──────── DATASET RECORDS ────────

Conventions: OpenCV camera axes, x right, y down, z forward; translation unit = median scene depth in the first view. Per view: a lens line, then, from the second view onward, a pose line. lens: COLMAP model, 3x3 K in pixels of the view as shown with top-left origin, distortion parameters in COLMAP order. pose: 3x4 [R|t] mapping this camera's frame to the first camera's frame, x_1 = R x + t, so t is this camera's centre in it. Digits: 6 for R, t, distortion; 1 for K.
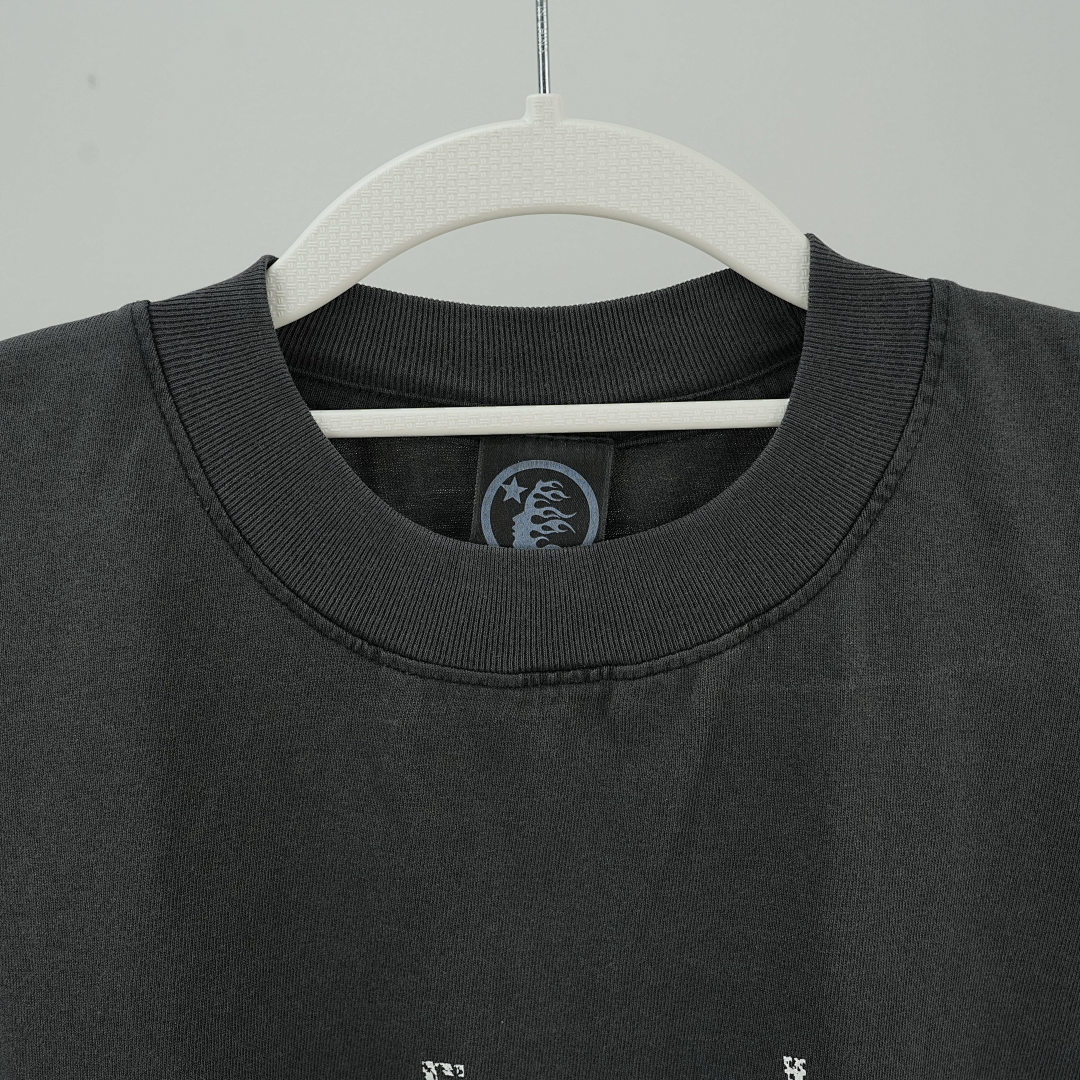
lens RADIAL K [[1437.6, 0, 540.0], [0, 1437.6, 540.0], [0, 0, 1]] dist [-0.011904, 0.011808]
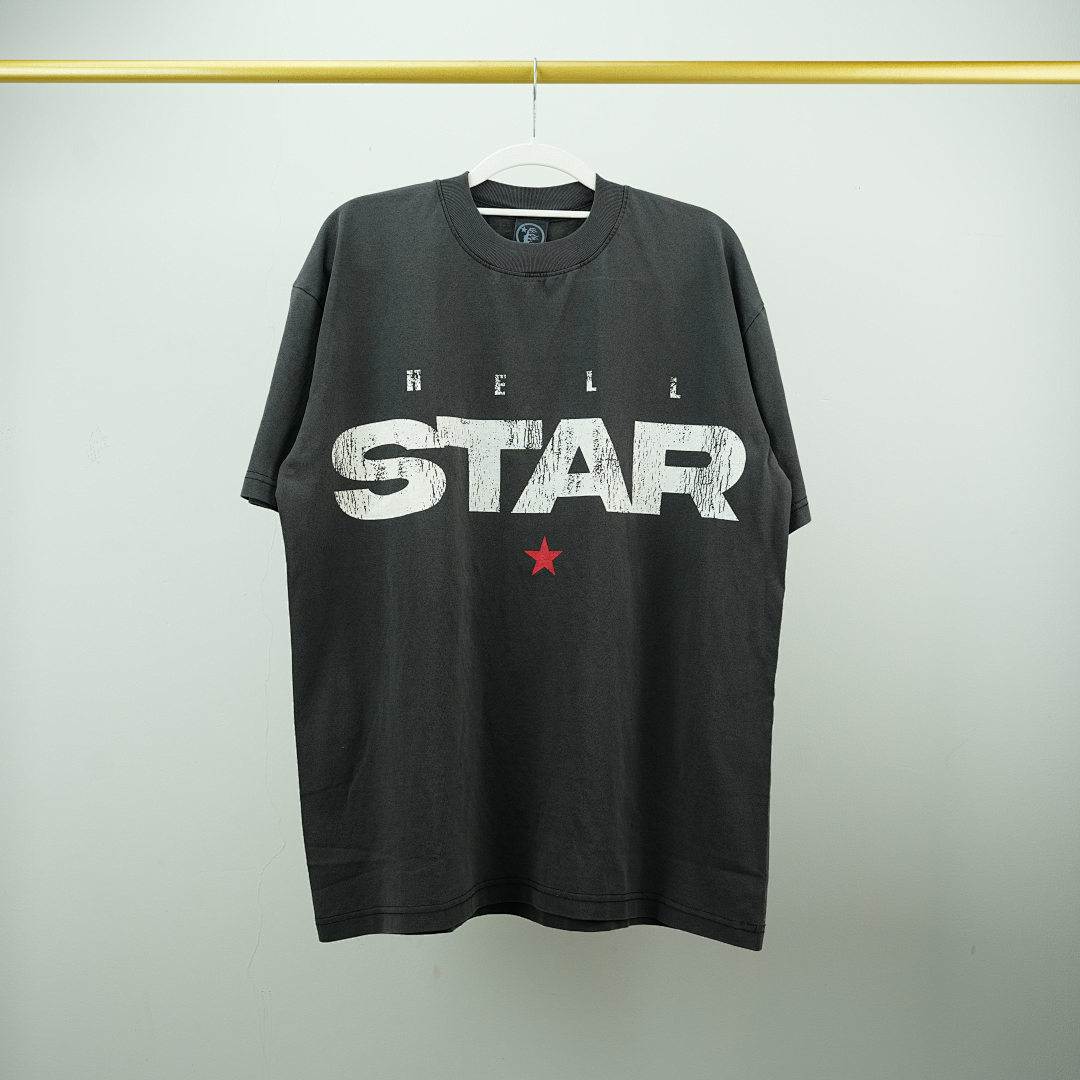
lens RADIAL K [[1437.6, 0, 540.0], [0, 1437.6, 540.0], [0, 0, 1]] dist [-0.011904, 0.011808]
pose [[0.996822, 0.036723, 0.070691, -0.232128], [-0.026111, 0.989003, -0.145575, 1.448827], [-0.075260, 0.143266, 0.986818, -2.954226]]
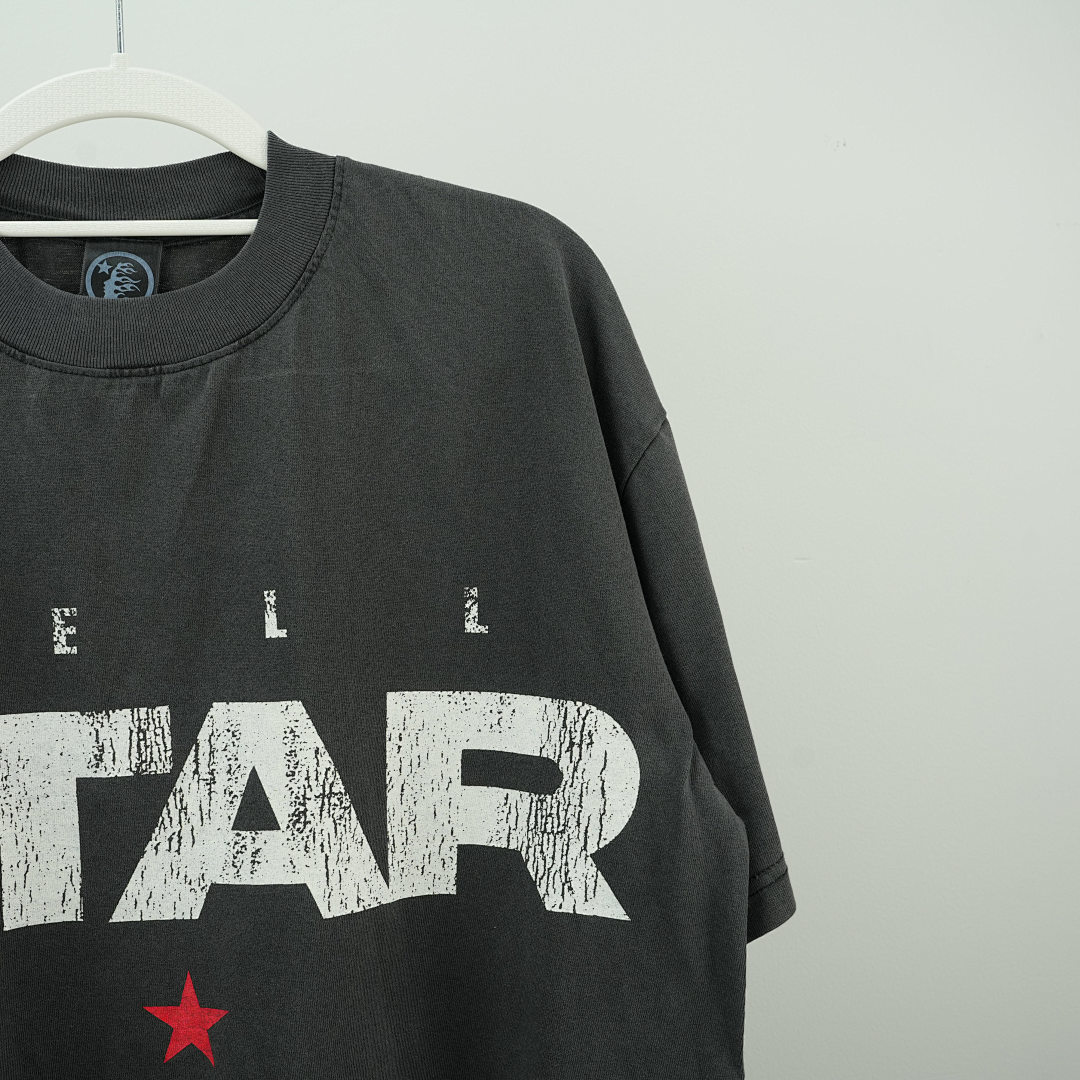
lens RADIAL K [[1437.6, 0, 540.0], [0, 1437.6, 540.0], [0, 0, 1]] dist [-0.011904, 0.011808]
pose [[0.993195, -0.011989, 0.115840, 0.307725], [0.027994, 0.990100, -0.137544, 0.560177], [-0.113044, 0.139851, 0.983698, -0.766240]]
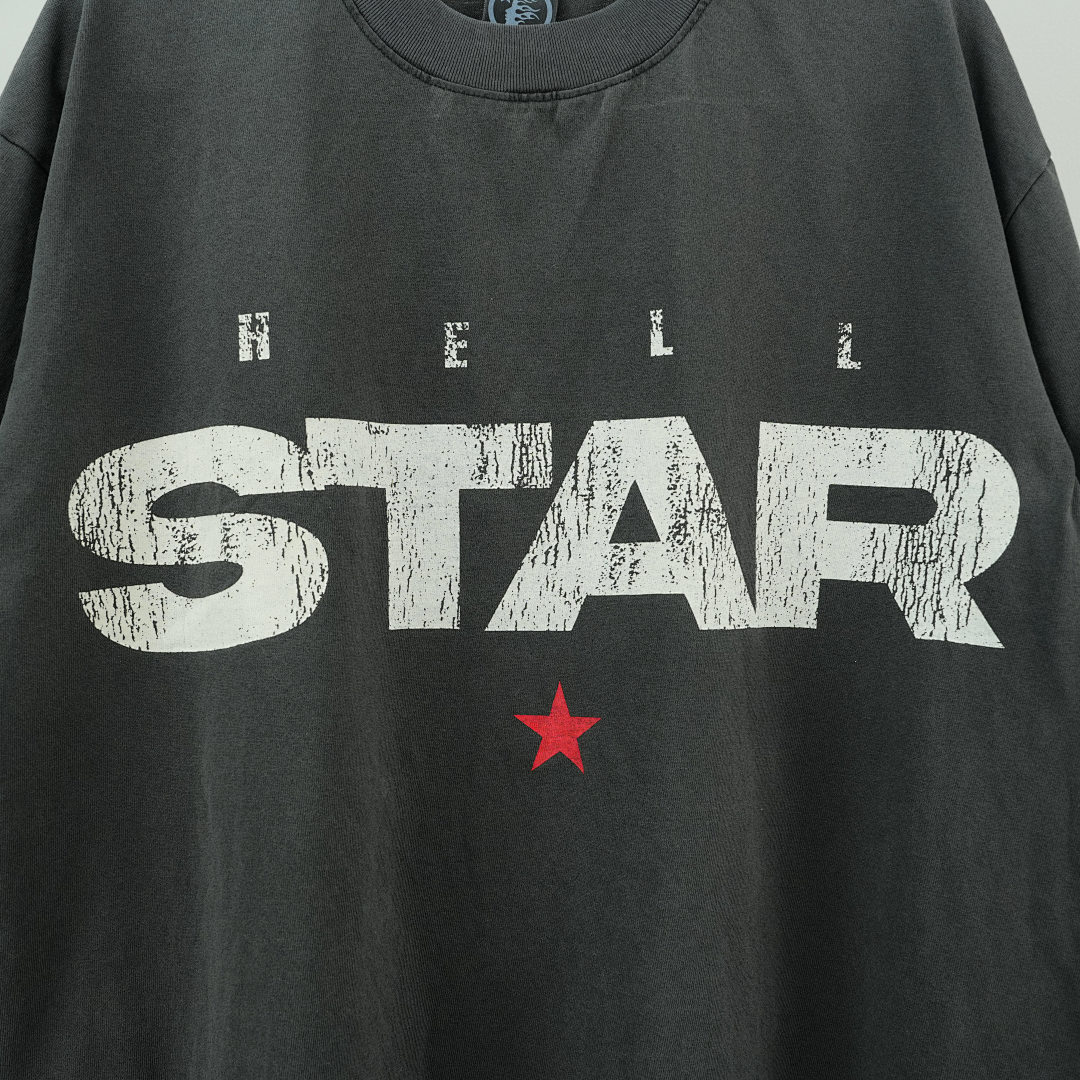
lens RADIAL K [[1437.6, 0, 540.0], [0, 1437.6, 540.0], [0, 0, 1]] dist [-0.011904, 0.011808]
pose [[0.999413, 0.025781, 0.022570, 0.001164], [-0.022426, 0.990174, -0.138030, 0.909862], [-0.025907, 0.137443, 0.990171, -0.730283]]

────────

> _YOUR GOAL_:
Give all the lines of the records above as a JSON list of strings, one string per line, with blank lines skipped and the pictures left out.

> _ANSWER TO THIS EXERCISE_:
[
  "Conventions: OpenCV camera axes, x right, y down, z forward; translation unit = median scene depth in the first view. Per view: a lens line, then, from the second view onward, a pose line. lens: COLMAP model, 3x3 K in pixels of the view as shown with top-left origin, distortion parameters in COLMAP order. pose: 3x4 [R|t] mapping this camera's frame to the first camera's frame, x_1 = R x + t, so t is this camera's centre in it. Digits: 6 for R, t, distortion; 1 for K.",
  "lens RADIAL K [[1437.6, 0, 540.0], [0, 1437.6, 540.0], [0, 0, 1]] dist [-0.011904, 0.011808]",
  "lens RADIAL K [[1437.6, 0, 540.0], [0, 1437.6, 540.0], [0, 0, 1]] dist [-0.011904, 0.011808]",
  "pose [[0.996822, 0.036723, 0.070691, -0.232128], [-0.026111, 0.989003, -0.145575, 1.448827], [-0.075260, 0.143266, 0.986818, -2.954226]]",
  "lens RADIAL K [[1437.6, 0, 540.0], [0, 1437.6, 540.0], [0, 0, 1]] dist [-0.011904, 0.011808]",
  "pose [[0.993195, -0.011989, 0.115840, 0.307725], [0.027994, 0.990100, -0.137544, 0.560177], [-0.113044, 0.139851, 0.983698, -0.766240]]",
  "lens RADIAL K [[1437.6, 0, 540.0], [0, 1437.6, 540.0], [0, 0, 1]] dist [-0.011904, 0.011808]",
  "pose [[0.999413, 0.025781, 0.022570, 0.001164], [-0.022426, 0.990174, -0.138030, 0.909862], [-0.025907, 0.137443, 0.990171, -0.730283]]"
]